3M Co lost 3.1 percent to $99.65 after the diversified U.S. manufacturer cut its profit forecast for the full year as acquisition costs and a strengthening dollar hurt margins.
The three companies accounted for about 50 points of the decline on the Dow industrials.
Spanish borrowing costs rose after Moody's downgraded five of the country's regions, including economically important but deeply indebted Catalonia.
"We had gone through a period starting with (European Central Bank President Mario) Draghi's announcement from the ECB that he would stand behind the sovereign debt where Spain's situation had kind of faded from people's view and it's bubbling up again," Jankovskis said.
The Dow Jones industrial average dropped 184.78 points, or 1.38 percent, to 13,161.11. The Standard & Poor's 500 Index lost 19.58 points, or 1.37 percent, to 1,414.24. The Nasdaq Composite Index fell 34.14 points, or 1.13 percent, to 2,982.82.
The S&P 500 was below its 50-day moving average of about 1,434, a level which has acted as a strong support point in recent sessions and could signal further declines if convincingly broken.
United Parcel Service Inc reported a lower quarterly profit on Tuesday, citing slowing global trade, and said there was "some uncertainty" about the strength of the coming holiday season. Its shares, however, advanced 3 percent to $73.72 in premarket.
Of the 127 S&P 500 companies that have reported earnings through Monday, 61 percent have topped analysts' expectations, shy of the 62 percent average since 1994 and below the 67 percent average over the past four quarters.
Even more disconcerting to investors are top-line expectations. Through Monday morning 61 percent of companies having missed revenue expectations.
Overall earnings for S&P 500 stock index companies are expected to fall 2.4 percent in the third quarter from a year ago.
Some 33 S&P 500 companies are scheduled to post earnings on Tuesday.
Apple Inc shed 1.3 percent to $625.90. The company is expected to make its biggest product move on Tuesday since the iPad's debut two years ago, launching a smaller, cheaper tablet into a market staked out by Amazon.com Inc and Google Inc .
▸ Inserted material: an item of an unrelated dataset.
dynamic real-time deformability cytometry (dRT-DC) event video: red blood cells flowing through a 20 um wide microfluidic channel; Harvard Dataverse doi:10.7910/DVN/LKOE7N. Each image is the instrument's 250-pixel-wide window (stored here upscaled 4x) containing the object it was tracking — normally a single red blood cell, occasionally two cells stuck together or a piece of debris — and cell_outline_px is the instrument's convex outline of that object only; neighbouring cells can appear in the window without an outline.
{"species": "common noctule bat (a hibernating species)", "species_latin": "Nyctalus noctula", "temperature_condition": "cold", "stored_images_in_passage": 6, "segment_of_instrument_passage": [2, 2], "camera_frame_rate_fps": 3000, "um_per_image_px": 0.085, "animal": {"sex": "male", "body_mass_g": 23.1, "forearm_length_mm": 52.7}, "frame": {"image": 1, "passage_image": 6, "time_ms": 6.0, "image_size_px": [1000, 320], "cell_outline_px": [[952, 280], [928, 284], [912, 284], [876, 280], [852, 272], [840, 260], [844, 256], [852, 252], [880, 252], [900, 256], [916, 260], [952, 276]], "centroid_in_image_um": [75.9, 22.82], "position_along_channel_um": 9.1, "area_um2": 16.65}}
Whirlpool Corp gained 4.4 percent to $90.11 after reporting a higher-than-expected quarterly profit, helped by price increases and tight cost controls. The world's largest appliance maker raised its earnings outlook for the year.
The Federal Reserve's policy committee is scheduled to begin a two-day meeting on interest rates on Tuesday. The Federal Open Market Committee is likely to hold off from taking new action, opting instead to review the impact of last month's easing of credit while keeping a low profile in the last gathering before the November 6 general election.